▼▼▼
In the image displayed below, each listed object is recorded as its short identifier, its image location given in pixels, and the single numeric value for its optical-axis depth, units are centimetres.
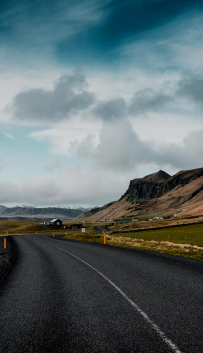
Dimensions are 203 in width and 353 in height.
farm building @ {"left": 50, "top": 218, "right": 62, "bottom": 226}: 16530
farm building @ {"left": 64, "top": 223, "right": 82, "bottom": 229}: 14939
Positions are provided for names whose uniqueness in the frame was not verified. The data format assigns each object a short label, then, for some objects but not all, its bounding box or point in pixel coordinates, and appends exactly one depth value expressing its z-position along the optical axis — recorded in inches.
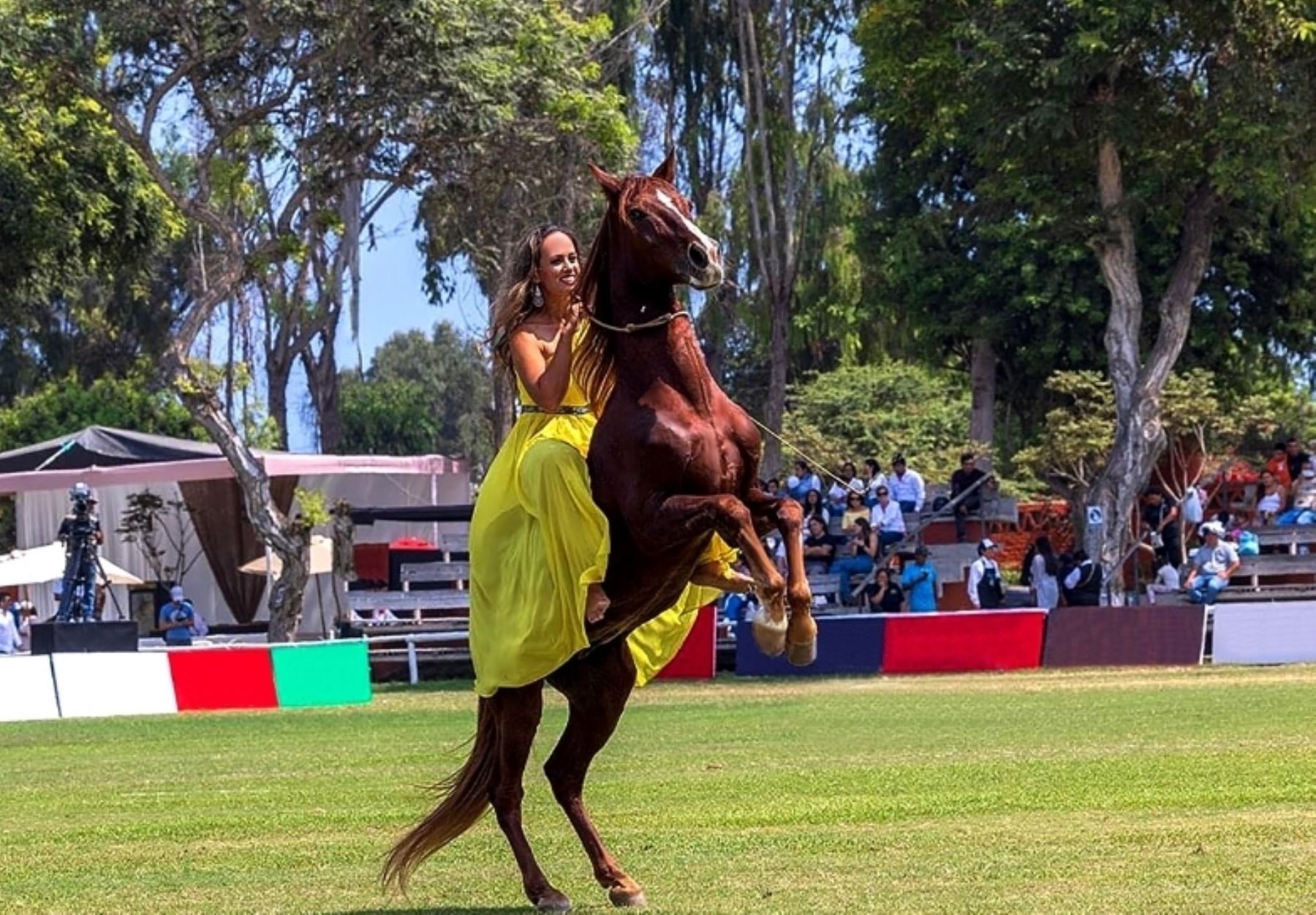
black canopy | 1589.6
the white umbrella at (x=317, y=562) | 1525.6
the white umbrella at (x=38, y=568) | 1477.6
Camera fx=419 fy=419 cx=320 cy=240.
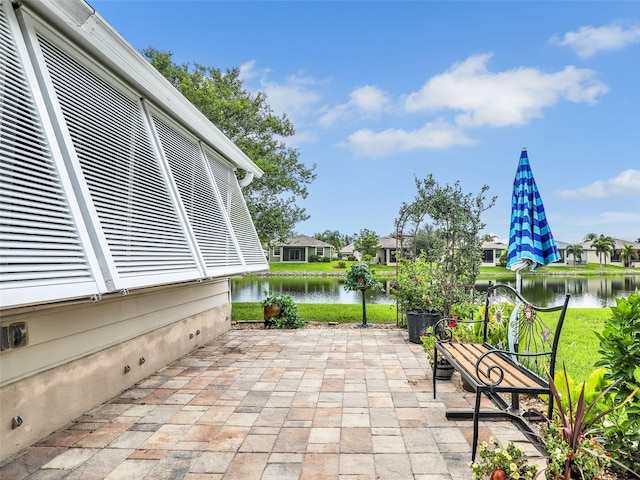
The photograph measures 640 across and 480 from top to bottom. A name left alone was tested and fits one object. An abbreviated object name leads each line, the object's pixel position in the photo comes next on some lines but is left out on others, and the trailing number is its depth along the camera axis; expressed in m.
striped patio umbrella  5.05
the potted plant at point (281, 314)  8.30
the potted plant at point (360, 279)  8.79
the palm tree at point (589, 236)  55.77
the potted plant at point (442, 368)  4.43
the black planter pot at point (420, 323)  6.47
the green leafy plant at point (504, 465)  2.07
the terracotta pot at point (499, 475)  2.06
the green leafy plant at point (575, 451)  1.96
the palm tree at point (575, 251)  48.44
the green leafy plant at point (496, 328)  4.91
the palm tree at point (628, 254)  49.56
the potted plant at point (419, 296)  6.50
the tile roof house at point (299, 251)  46.31
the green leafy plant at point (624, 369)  2.16
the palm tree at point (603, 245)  48.41
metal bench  2.62
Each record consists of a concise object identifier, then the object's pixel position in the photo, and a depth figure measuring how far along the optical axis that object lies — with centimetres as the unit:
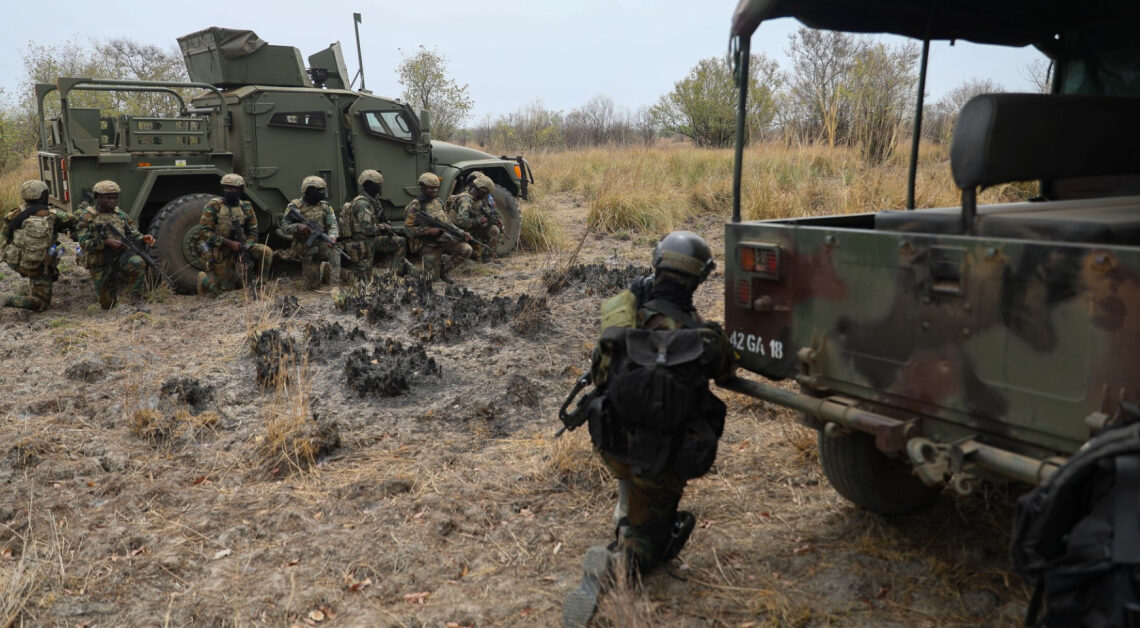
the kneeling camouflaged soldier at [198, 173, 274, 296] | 801
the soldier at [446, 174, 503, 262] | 930
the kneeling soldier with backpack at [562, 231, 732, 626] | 282
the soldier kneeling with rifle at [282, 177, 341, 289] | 837
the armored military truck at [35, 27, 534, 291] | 808
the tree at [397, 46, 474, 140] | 2486
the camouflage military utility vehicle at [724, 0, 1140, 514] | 215
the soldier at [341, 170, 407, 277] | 880
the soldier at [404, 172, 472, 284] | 881
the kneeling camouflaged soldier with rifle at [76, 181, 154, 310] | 741
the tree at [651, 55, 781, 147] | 1923
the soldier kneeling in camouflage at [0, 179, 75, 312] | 720
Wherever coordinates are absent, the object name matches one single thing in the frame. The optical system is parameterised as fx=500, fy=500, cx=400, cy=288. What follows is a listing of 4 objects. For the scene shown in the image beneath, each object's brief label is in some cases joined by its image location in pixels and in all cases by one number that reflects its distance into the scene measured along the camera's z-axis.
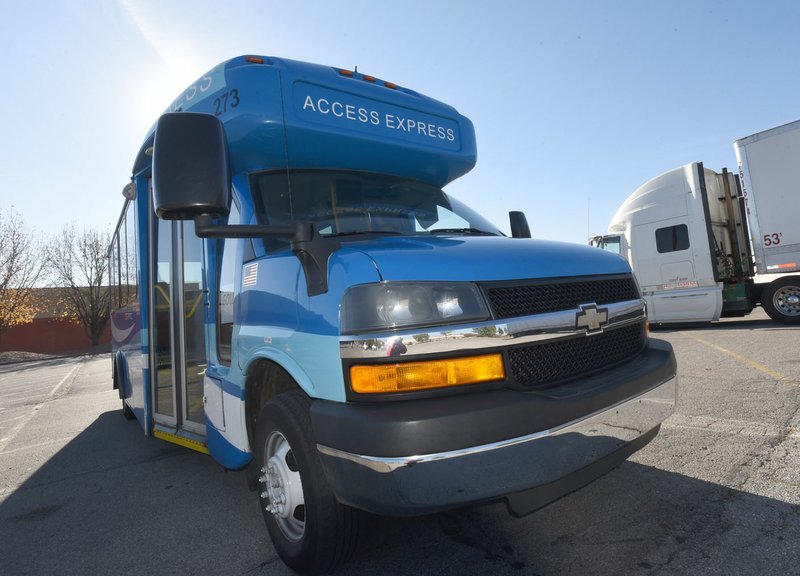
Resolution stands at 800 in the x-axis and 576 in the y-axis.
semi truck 10.46
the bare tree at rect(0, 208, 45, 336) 28.69
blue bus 1.86
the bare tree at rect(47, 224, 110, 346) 33.12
▲▲▲
WHAT YOU NEED TO DO: Transcribe exactly, please, the lines between the start of the records above and the line holding "Dimensions are 203", counting both of those lines and omitting pictures.

RESPONSE FOR THIS EXERCISE:
In the image displayed below, each listed object is recorded as its short identifier, its image location given in pixels, and the single numeric value for its optical-axis depth, units are centimetres.
Dimensions are 203 in width and 353 in height.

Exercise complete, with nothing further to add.